# How to be friends?



## Weasel (Mar 2, 2002)

The pigeon that I saved yesterday is doing well. I estimate that he is about 30 days old, although he is very clumsy on his feet. I don't want to scare him, so how is the best way to get him to warm up to me? He is fearful right now, and since I have to hand feed him it would be nice to become friends. What do any of you think.


----------



## Whitefeather (Sep 2, 2002)

Good evening Weasel,
You say you estimate his age to be about 30 days old? Bonnie & Clyde are 27 days old & they are eating like there is no tomorrow. 
Being clumsy & not eating on his own he may be a bit younger.
You got him at a great age to bond, I think. I'm sure he is shy because he is 1) scared & 2) away from Mom & Dad.
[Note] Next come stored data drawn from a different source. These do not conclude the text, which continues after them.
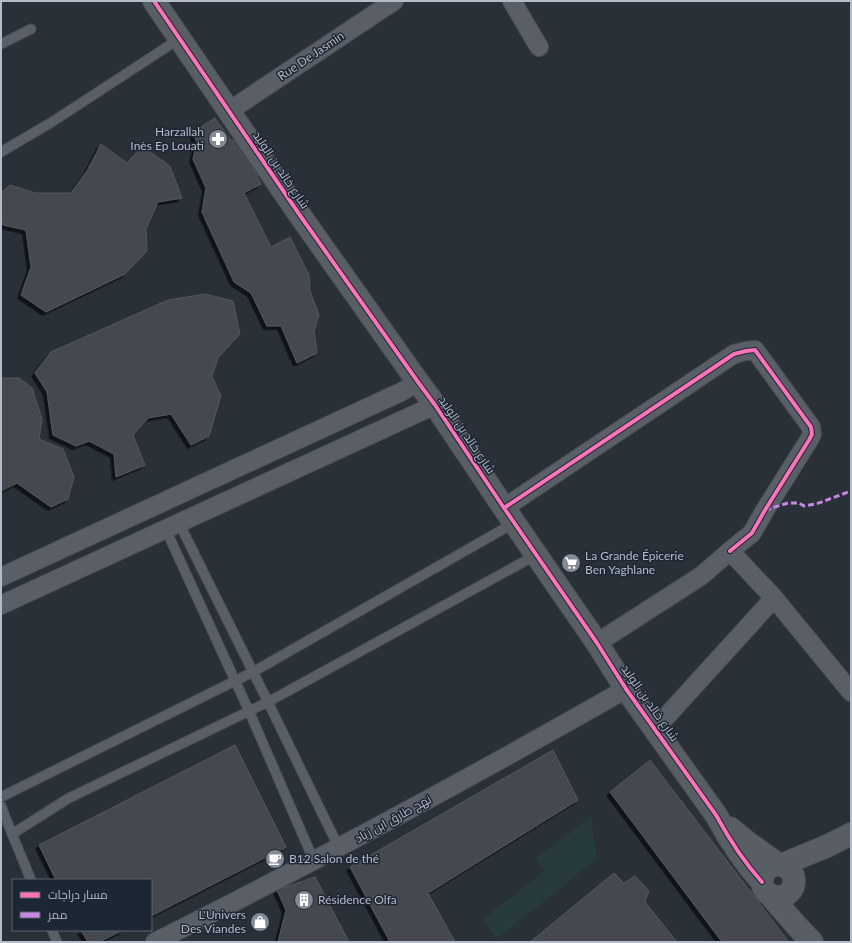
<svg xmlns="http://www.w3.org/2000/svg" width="852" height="943" font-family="Lato,Cairo,sans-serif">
  <defs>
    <filter id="shadow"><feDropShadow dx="-3.5" dy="3.5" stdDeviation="0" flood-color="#0009"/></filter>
  </defs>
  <rect width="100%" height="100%" fill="#2a3038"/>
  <path fill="#273a3e" d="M 591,817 L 597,859 L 496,939 L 483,919 L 545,871 L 536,858 Z"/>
  <path fill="#444950" stroke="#52575f" filter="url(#shadow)" d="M 215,118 L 230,139 L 241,143 L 261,184 L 244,193 L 271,247 L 290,237 L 309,275 L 310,291 L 319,315 L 314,331 L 317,353 L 297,363 L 281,326 L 267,326 L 251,293 L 234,282 L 202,212 L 206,188 L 193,159 L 197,143 L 193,132 Z
    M 101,144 L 127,163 L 142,146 L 170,166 L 182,198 L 158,202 L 146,229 L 147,251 L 125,274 L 46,312 L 21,295 L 31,267 L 26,230 L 3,225 L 1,221 L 1,193 L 10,185 L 35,193 L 71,193 L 87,171 Z
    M 205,294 L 233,301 L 240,334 L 218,358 L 212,376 L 221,396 L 209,436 L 191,445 L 171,414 L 148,418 L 133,435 L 145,465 L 116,477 L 114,454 L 89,441 L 76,446 L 53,435 L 47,392 L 35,373 L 51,352 L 168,300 Z
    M 1,378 L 19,378 L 32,388 L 42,419 L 39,439 L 63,449 L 74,477 L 68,499 L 51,507 L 17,483 L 1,491 Z
    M 235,745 L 286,847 L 151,916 L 151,880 L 56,880 L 39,845 Z
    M 553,750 L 578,800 L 428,893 L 455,942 L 390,942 L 350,867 Z
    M 650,760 L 789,942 L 722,942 L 610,792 Z
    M 614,873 L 624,883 L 635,876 L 649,891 L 645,902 L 677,942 L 530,942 Z
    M 315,877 L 349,942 L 278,942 L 286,910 L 277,890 Z
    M 81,930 L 123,930 L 99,942 L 88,942 Z"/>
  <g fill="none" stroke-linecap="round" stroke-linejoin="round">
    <defs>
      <path id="lane" d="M 1,44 L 31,29
        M 1,152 L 52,122 L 179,39
        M 179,523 L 268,702 L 339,848
        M 166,530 L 249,711 L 314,861
        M 1,797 L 253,672 L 514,523
        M 1,806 L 12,834
        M 31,880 L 12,834 L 69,798 L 268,702 L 536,555
        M 52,930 L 57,942"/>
      <path id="street" d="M 512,1 L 539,47
        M 229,111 L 394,1
        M 504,508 L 734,354 L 746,351 L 755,350 L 811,427 L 812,434 L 809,440 L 765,510 L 752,533 L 730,551
        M 1,577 L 401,392 L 418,382
        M 1,605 L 435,405
        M 597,643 L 701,576 L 730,551 L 774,598 L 851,692
        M 655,729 L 774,598
        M 155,942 C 315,862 472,777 626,689"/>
      <path id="secondary" d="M 154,1 L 299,214 L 418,382 L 435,405 L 504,508 L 597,643 L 626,689 L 716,815 C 729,839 743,861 762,882
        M 730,828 L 747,842 L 779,865
        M 781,865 L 825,847 L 851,834
        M762 881a16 16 0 1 1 32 0a16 16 0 1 1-32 0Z
        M 769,894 L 795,924 L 812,942"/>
    </defs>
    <use href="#lane" stroke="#484c53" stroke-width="11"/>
    <use href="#street" stroke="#484c53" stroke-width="20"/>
    <use href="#secondary" stroke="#484c53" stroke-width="24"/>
    <use href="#lane" stroke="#5a5e66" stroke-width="9"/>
    <use href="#street" stroke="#5a5e66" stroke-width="18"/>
    <use href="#secondary" stroke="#595d64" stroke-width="22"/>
    <path stroke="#c787e3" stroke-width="3" stroke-dasharray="6 3" stroke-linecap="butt" d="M 765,510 L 788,503 L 799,503 L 804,506 L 816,504 L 851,491"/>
    <defs>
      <path id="cycleway" d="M 154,1 L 299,214 L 418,382 L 435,405 L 504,508 L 597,643 L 626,689 L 716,815 C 729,839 743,861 762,882
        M 504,508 L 734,354 L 746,351 L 755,350 L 811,427 L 812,434 L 809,440 L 765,510 L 752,533 L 730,551"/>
    </defs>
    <use href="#cycleway" stroke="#1d2633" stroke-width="6"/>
    <use href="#cycleway" stroke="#fb73b8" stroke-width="4"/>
  </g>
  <defs>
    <symbol id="pharmacy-disc" viewBox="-11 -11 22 22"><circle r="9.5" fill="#848b96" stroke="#1d2633"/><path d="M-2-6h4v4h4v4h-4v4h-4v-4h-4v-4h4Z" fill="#fff"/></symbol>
    <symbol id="supermarket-disc" viewBox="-11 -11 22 22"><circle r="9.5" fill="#848b96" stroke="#1d2633"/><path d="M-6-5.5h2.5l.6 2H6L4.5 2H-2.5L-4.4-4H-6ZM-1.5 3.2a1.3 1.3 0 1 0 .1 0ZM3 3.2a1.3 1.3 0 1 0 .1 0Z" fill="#fff"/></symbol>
    <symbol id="cafe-disc" viewBox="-11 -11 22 22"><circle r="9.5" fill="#848b96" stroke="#1d2633"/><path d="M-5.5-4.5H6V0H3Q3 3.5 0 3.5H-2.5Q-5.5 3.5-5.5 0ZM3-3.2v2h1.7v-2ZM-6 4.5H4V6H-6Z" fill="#fff"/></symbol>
    <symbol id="building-disc" viewBox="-11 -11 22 22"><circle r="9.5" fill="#848b96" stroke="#1d2633"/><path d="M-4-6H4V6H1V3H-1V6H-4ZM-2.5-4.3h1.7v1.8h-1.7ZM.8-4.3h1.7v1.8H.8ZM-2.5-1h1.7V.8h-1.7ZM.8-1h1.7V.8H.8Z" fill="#fff"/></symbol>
    <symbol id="shop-disc" viewBox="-11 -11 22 22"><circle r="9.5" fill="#848b96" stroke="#1d2633"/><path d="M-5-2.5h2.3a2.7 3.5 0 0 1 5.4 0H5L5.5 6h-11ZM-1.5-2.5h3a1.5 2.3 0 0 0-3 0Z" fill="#fff"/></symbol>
  </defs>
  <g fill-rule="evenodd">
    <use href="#pharmacy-disc" x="207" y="128" width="22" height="22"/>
    <use href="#supermarket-disc" x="560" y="552" width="22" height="22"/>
    <use href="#cafe-disc" x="264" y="848" width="22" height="22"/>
    <use href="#building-disc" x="293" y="889" width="22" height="22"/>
    <use href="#shop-disc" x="249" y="911" width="22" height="22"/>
  </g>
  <g text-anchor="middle" stroke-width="3" stroke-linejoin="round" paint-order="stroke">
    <g font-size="12" fill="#b4bcc9" stroke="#1d2633">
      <text transform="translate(311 56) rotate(-34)" y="4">Rue De Jasmin</text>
      <text transform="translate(281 170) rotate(56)" y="4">شارع خالد بن الوليد</text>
      <text transform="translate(467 435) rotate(56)" y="4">شارع خالد بن الوليد</text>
      <text transform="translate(650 703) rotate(55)" y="4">شارع خالد بن الوليد</text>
      <text transform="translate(393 819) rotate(-29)" y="4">نهج طارق ابن زياد</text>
    </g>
    <g font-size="12" fill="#b4bcc9" stroke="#1d2633" text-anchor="start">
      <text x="204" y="136" text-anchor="end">Harzallah<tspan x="204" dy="14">Inès Ep Louati</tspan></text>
      <text x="585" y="560">La Grande Épicerie<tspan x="585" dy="14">Ben Yaghlane</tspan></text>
      <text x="289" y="863">B12 Salon de thé</text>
      <text x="318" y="904">Résidence Olfa</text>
      <text x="246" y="919" text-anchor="end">L'Univers<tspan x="246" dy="14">Des Viandes</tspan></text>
    </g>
  </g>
  <rect width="852" height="943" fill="none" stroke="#b4bcc9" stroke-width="4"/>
  <rect x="12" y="879" width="140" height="52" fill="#1d2633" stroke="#59626f"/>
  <rect x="20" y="892" width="20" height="6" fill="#fb73b8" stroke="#59626f"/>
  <text x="48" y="899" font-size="12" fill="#b4bcc9">مسار دراجات</text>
  <rect x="20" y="912" width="20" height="6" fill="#c787e3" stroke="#59626f"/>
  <text x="48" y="919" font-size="12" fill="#b4bcc9">ممر</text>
</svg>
You can become his parent now by loving him, talking to him & making him a part of you. He will, I am sure love up to you in no time. By hand feeding him he will begin to follow you everywhere. That was the experience I had with Whitefeather.
Please keep us posted.
Cindy 



[This message has been edited by AZWhitefeather (edited January 27, 2003).]


----------



## bigbird (Aug 19, 2000)

Hi Weasel,
The bird you found yesterday will take some time to get used to you. Everything is scary at this age (sound more like 2-3 weeks old to me) but things will improve.
First of all, get on a schedule so your bird knows what to expect, every 3 to 4 hours would seem right at this age. 
How are you feeding, what are you feeding?
This would be helpfull for us to know.
Regards,
Carl


----------



## Weasel (Mar 2, 2002)

Thanks for the reply,

I am feeding him Exact baby bird formula. I have another Pigeon that I saved last year and fed her the same food, so hopefully it will work again. This baby that I found has eaten a few very small seeds but I have not seen it drink anything yet. I will continue to hand feed it until it eats more and drinks water on it's own. It seems young since it still cries and has no feathers under it's wings. It likes my other pigeon, and cries when it sees her(probably thinks it's his parent) but Percy could care less about it and will not stand to have it around her nest and cage. I'll continue to talk and try to hold it, hopefully it will trust me soon.
Thanks for all the advice, it is nice to have this site whenever I have a question or concern.
Sincerely,
Brooke.


----------



## bigbird (Aug 19, 2000)

Brook,
One idea for getting a young bird to learn self-feeding is to let it stand around and watch an adult bird eat seeds.
And for water, try dipping the young birds beak into water once or twice a day.
Good luck,
Carl


----------



## maryco (Apr 1, 2002)

Another way is to peck with your finger at the seed or put afew baby seeds like millet in a water bowl and the squeaker should be very interested in seeing them float and try to eat them!









Mary


----------



## Whitefeather (Sep 2, 2002)

Good morning Brooke,
Sure sounds like you doing all the right things for this little pij.
I have no doubt at all that h/s will bond with you. 
I am sure you rescued the little sweetie young enough that h/s only knows to trust rather than shun you.
Thanks for the updated. Give Percy a 'pigeon pat' from us.
Cindy 

Mary, I just read your post. I did the 'finger pecking for food' with Bonnie & Clyde & they immediately joined right in. Now they seem to be eating all the time. They are also drinking like they are afraid the well is going dry. Actually AZ is in an awful drought. Perhaps they know something I don't. lol.



[This message has been edited by AZWhitefeather (edited January 28, 2003).]


----------



## Danielle Chase (Jun 26, 2002)

Hi
It just takes time to bond with a young one. Right now he is frightened because it has always been his instinct to fear humans. But once you bond with this bird, that bond will never be broken and the bird will love you forever. Keep us posted on how things are going. DC


----------